RE: Uniscribe for Win32 Unicoders

From: F. Avery Bishop (Exchange) (averyb@exchange.microsoft.com)
Date: Mon Sep 27 1999 - 21:02:20 EDT


Hello again Peter,

Please see my answers below.

F. Avery Bishop
Program Manager, International Evangelism
averyb@microsoft.com

-----Original Message-----
From: peter_constable@sil.org [mailto:peter_constable@sil.org]
Sent: Monday, September 20, 1999 11:09 PM
To: Unicode List
Subject: Re: Uniscribe for Win32 Unicoders

>I hope I'm not the only one who would like to know the answers
       to these questions. I think Uniscribe will do a lot for the
       cause of Unicode and multilinual software on Win32 once a few
       of us figure out how to use it and deploy it and start
       spreading the word.

       No, you're not by any means the only one who would like to know
       the answers to those questions. We've got more besides!

       I'd summarise our questions as:

       - What is the nature of the relationship between Uniscribe and
       OpenType? I.e.:
fab> Currently Uniscribe uses the OpenType feature tables for Indic scripts
only. All other scripts are displayed using the standard TTF tables such as
CMAP, and (in the case of Arabic), with hard-coded algorithms initialized
form the data in the GSUB table.

       - Does USP10.DLL provide support for all of the capabilities of
       OT? For example, OT allows language-specific rules to be
       included. (Actually, "language" is not the real notion the
       Typography folks have in mind, but it's an acceptable
       simplification for purposes of this discussion.) Does USP10
       support language-specific shaping behaviour?
fab> Not today. We also don't support general OT Arabic fonts, for example,
to position glyphs vertically to give the diagonal flow of a Nastaliq font.

       - Does USP10.DLL support the 'required features' concept of OT
       whereby a font can specify which rules *must* be obeyed for a
       script?
fab> No, however, see below.

       - Just how generic is the knowledge of script behaviour that's
       in USP10.DLL? E.g. could I achieve rendering of Arabic or of
       Devanagari using shaping behaviour that is different than those
       behaviours MS provides for Arabic and Devanagari simply by
       chaning the data in the OT font tables? I.e. just how
       extensible is the Uniscribe/OT system?
fab> Short answer: No. Long answer: For Arabic, we follow a standard set of
Arabic tables (I believe they are init, medi, fina, and alon), as well as
the liga table for ligatures and the mset table for mark placement. We'll do
any shaping specified in these tables, and ignore other tables. For Indic we
support a standard set of tables given in our Indic OT specification, which
provide general control of Indic behavior, and ignore other tables. I was
going to include here a link to the URL of that spec, but just found that
it's not finalized and therefore not published. We do expect to finalize it
and put it on the web shortly, however.

fab> As a general comment, we understand that there is a need for generic
text layout based on OpenType, and are looking into whether/how to add that
support in the future. It won't be available in IE5/Windows 2000, however.

Saved data entries:

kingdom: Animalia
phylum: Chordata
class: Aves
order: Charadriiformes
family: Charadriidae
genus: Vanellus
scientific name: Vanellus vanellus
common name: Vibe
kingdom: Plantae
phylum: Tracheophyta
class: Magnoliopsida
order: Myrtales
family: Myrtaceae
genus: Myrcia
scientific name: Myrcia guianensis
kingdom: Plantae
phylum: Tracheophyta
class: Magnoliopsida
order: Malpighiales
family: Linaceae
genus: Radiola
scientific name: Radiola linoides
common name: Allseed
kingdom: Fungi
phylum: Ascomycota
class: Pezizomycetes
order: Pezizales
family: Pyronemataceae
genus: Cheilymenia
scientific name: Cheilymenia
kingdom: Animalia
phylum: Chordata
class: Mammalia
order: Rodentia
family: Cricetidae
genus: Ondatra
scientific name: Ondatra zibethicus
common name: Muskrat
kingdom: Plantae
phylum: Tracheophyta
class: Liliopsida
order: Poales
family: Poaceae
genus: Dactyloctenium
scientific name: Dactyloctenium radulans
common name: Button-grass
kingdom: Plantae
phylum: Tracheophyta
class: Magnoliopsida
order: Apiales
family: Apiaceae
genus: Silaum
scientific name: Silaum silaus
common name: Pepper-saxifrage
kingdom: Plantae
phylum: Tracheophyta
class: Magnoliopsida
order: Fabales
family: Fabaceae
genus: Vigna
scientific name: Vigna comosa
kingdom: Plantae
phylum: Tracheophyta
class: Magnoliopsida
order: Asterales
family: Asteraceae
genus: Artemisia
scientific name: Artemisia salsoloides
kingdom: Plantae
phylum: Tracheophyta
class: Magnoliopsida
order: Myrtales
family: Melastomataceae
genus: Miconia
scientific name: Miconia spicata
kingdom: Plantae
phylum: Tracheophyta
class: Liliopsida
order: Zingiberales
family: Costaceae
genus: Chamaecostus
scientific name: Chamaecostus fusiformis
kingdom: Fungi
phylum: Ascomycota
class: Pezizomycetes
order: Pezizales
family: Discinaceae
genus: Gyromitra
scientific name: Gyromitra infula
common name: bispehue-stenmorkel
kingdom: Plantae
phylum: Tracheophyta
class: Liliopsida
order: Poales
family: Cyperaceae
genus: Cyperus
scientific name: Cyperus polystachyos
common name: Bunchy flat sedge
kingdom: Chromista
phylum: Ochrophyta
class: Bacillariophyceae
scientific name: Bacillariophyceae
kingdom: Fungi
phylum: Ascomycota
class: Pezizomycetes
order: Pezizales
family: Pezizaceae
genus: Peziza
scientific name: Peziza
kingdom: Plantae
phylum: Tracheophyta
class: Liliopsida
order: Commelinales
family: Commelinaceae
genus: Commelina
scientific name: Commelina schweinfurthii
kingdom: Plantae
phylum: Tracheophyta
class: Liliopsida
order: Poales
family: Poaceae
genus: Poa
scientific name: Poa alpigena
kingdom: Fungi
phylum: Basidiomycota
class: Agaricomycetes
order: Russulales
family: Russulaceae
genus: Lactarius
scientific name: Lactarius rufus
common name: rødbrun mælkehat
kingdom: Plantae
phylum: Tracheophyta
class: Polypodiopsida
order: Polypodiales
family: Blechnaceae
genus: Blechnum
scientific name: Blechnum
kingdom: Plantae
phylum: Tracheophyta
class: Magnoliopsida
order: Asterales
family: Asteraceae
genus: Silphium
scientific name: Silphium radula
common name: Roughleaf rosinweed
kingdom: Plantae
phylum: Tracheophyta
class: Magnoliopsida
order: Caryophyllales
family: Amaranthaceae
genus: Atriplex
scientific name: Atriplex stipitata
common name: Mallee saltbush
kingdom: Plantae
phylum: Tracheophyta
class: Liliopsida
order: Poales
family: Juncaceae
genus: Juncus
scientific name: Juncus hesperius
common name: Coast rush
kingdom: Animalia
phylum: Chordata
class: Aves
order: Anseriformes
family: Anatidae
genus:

Brief A: In the Uniscribe mailing-list reply, condense the paragraph beginning "Short answer: No." into a short bulleted list that keeps its main facts.
Brief B: List every table that the Uniscribe mailing-list reply names as being followed for Arabic shaping.

Reply A:
- Changing the data in OT font tables cannot produce shaping behavior different from what Microsoft provides for Arabic and Devanagari.
- Arabic: Uniscribe follows a standard set of tables (believed to be init, medi, fina and alon), plus liga for ligatures and mset for mark placement. It does any shaping these tables specify and ignores other tables.
- Indic: Uniscribe supports a standard set of tables given in Microsoft's Indic OT specification, which provide general control of Indic behavior. It ignores other tables.
- The Indic specification is not finalized or published yet but is expected on the web shortly.

Reply B:
- init
- medi
- fina
- alon
- liga (for ligatures)
- mset (for mark placement)